Le monde est fou
Par Josée Pilotte
Qui aurait pu dire un jour que l’on verrait des hommes de chez nous se convertir à l’islamisme radical et faire la guerre au nom d’Allah?
Tel était pourtant le destin de ces deux terroristes, nés au Canada – même que l’un deux était un Québécois pure laine – devenus des étrangers qui ne se reconnaissent plus dans les valeurs de leur propre pays.
Comme mère, j’ai beaucoup de difficulté à concevoir que l’un de nos enfants qui a été élevé dans l’amour, dans des bonnes valeurs, qui est allé à l’école, qui a des amis, puisse du jour au lendemain se radicaliser au point de poser un acte terroriste et d’accepter d’y laisser sa vie. Ne trouvez-vous pas cela d’autant plus étonnant que nous vivons dans une société tellement individualiste que la notion même de sacrifice ne fait plus partie de nos valeurs? J’exagère peut- être un peu, ok. Mais le fait est qu’ils ont commis cet acte en sachant qu’ils allaient y laisser leur peau. Difficile d’imaginer et de comprendre que notre société puisse engendrer de tels kamikazes, prêts à défendre des idéologies qui nous dépassent totalement. D’où la question de la motivation qui les a animés, au-delà de leurs problèmes personnels, psychologiques, de leurs failles quoi!
Ça vous dépasse pas de savoir qu’il y a des individus qui vivent dans un pays libre, où il n’y a pas de bataille ni de grands enjeux à défendre, et qui endossent une cause qui semble tellement loin de notre réalité?
En regardant le bulletin de nouvelles la semaine dernière, j’ai été estomaquée en voyant cette jeune femme interviewée sur ce qu’elle aurait vu et entendu lors de la fusillade autour du Parlement d’Ottawa. En fait, ce n’est pas tant elle que toute la scène qui se jouait autour d’elle qui était surréaliste. Car pendant qu’elle nous parlait, on voyait par dessus son épaule tous ces gens, les yeux rivés à leur écran de téléphone intelligent en train de texter comme des malades.
Mais le plus invraisemblable c’est que pendant qu’elle décrivait ce qu’elle avait vécu, on voyait «live» en arrière-plan les passants qui essayaient tant bien que mal, de maintenir le jeune soldat touché mortellement.
On assistait à un moment où la nouvelle allait plus vite que la réalité, où les réseaux sociaux spinnaient en malade, pendant que des hommes lâchaient leur dernier souffle. Et on sentait toute cette fébrilité, à travers le prisme de la télé, des réseaux sociaux.
Au fond n’était-ce pas le théâtre d’une réalité qui est maintenant la nôtre? L’instantanéité qu’offre les médias sociaux et qui nous empêche de prendre un certain recul sur les événements.

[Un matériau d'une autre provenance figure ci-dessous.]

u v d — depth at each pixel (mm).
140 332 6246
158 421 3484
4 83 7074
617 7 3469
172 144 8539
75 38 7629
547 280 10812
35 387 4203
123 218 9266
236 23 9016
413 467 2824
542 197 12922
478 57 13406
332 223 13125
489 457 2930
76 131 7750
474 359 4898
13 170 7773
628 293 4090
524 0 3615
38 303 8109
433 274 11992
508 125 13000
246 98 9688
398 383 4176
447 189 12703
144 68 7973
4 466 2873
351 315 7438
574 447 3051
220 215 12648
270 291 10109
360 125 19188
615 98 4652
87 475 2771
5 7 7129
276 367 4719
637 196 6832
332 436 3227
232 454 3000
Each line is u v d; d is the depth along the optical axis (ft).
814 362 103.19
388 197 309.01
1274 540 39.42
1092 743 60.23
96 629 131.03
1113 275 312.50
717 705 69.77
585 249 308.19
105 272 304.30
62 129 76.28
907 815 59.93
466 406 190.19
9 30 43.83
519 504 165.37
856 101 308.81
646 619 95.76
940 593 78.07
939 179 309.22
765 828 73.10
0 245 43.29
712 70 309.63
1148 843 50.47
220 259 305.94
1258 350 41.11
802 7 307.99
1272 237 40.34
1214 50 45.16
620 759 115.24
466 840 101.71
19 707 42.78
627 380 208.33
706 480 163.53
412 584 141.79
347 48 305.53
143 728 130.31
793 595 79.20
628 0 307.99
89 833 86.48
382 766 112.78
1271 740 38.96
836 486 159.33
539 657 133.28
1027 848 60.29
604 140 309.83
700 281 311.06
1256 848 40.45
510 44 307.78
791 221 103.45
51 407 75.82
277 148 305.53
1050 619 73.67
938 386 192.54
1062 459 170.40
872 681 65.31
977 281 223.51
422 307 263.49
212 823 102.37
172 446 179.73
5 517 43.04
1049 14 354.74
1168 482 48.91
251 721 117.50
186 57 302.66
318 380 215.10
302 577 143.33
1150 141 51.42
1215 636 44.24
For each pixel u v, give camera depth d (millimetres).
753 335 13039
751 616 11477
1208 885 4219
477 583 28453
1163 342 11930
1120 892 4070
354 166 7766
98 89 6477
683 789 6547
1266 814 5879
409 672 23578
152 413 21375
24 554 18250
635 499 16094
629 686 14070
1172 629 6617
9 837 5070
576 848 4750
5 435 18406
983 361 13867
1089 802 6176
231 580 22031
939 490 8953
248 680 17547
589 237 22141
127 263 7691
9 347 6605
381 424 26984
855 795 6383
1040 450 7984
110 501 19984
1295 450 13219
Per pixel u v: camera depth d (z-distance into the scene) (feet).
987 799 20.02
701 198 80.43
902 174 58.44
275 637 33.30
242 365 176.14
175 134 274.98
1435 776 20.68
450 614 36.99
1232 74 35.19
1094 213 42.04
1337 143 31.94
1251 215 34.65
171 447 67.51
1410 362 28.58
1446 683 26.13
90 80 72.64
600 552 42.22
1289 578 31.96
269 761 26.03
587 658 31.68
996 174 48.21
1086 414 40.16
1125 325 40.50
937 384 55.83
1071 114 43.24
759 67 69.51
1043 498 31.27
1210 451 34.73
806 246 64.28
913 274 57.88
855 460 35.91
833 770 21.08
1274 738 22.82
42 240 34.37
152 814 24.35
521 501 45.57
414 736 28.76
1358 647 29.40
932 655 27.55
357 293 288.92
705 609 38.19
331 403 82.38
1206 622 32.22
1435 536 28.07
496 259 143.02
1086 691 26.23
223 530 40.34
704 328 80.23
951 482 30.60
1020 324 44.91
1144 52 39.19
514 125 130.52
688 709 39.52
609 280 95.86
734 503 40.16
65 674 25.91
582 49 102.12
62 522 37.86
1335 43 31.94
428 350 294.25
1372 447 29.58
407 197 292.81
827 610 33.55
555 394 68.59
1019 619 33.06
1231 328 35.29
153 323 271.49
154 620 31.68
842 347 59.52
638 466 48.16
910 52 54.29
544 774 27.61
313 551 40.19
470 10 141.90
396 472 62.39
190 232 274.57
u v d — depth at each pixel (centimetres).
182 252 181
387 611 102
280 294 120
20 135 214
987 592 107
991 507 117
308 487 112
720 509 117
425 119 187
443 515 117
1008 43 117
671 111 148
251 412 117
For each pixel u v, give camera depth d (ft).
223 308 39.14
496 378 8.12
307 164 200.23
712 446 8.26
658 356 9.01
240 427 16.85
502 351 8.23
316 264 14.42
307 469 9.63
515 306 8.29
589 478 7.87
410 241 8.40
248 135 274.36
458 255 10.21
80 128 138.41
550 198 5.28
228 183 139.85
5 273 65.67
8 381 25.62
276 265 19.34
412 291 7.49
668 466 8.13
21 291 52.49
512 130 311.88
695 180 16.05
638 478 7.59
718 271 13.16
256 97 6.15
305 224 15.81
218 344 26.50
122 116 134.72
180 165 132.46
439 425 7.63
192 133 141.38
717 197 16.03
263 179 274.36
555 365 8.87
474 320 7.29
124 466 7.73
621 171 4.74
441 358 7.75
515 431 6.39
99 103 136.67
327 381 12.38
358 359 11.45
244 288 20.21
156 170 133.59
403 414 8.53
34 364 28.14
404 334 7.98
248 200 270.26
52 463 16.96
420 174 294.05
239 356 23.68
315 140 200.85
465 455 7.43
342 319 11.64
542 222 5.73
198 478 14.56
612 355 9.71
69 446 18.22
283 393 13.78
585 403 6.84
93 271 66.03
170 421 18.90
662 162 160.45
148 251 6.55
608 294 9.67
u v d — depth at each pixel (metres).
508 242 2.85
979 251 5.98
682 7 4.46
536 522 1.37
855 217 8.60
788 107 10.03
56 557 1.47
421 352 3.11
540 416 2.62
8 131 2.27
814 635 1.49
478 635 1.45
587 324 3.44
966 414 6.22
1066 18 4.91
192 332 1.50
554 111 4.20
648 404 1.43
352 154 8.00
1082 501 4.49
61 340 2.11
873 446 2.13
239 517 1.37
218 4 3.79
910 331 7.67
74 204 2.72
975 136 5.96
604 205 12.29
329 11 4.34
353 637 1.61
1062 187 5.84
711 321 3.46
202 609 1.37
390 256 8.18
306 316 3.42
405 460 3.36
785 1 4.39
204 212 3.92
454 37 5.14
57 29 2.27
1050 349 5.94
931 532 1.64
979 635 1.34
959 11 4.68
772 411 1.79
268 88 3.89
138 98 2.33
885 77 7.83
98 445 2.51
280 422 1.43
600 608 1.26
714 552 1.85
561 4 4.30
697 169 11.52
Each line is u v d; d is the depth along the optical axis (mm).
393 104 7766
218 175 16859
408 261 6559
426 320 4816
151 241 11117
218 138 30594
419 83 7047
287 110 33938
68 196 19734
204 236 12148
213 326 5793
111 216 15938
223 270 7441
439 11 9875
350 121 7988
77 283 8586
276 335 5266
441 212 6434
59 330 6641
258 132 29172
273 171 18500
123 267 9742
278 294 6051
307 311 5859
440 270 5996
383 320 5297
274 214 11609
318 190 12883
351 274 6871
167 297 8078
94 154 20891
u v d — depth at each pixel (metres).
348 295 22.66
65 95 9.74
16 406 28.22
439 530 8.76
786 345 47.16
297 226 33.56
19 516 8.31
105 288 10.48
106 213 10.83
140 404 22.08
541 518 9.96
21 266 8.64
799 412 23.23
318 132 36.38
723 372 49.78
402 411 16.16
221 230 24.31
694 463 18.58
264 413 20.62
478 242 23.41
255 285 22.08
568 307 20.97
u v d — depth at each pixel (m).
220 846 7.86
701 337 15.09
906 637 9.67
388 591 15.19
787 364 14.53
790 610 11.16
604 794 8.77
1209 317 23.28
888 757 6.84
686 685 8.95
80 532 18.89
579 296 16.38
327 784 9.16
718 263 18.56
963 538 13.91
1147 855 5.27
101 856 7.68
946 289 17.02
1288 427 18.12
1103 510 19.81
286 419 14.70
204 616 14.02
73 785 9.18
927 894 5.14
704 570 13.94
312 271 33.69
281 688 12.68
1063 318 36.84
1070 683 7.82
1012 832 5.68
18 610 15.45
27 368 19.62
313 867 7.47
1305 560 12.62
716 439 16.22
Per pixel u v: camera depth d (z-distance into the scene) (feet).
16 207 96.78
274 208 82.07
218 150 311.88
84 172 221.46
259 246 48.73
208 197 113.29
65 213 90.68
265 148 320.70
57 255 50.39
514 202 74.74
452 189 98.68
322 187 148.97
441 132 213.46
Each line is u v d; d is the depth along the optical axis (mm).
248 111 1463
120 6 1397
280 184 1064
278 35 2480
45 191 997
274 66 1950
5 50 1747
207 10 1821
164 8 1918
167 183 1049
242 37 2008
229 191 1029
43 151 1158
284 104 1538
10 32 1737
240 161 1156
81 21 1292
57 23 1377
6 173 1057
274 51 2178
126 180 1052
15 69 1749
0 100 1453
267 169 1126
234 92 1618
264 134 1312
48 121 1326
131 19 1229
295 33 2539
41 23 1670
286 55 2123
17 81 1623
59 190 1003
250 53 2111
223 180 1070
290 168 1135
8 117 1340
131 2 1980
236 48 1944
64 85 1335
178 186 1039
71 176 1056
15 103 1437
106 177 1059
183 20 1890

C’est un phénomène qui ne fait qu’alimenter le feu de la peur, de la crainte, sans rien rationnaliser. Une instantanéité qui nous empêche d’avoir du recul et de prendre le temps d’analyser les évènements. Pour comprendre, pour donner du sens à ce qui a priori n’en a pas.
Car la véritable question face à ces événements serait la suivante: c’est quoi le sens à tout ça? Certains vont dire que ça n’a aucun sens. D’autres diront que c’est l’œuvre de fous illuminés, des fous idéologiques, des fous de Dieu ou des fous tout court.
Mais la réalité, elle, veut-on vraiment la voir?
Ces deux fous de chez nous, ont posé des gestes insensés, incompréhensibles, au nom d’Allah. Mais leurs gestes ne nous renvoient-ils pas à nos propres failles, à celles de notre société qui n’a pas su les rattraper? Tout ça dans un monde qui tourne à 140 caractères.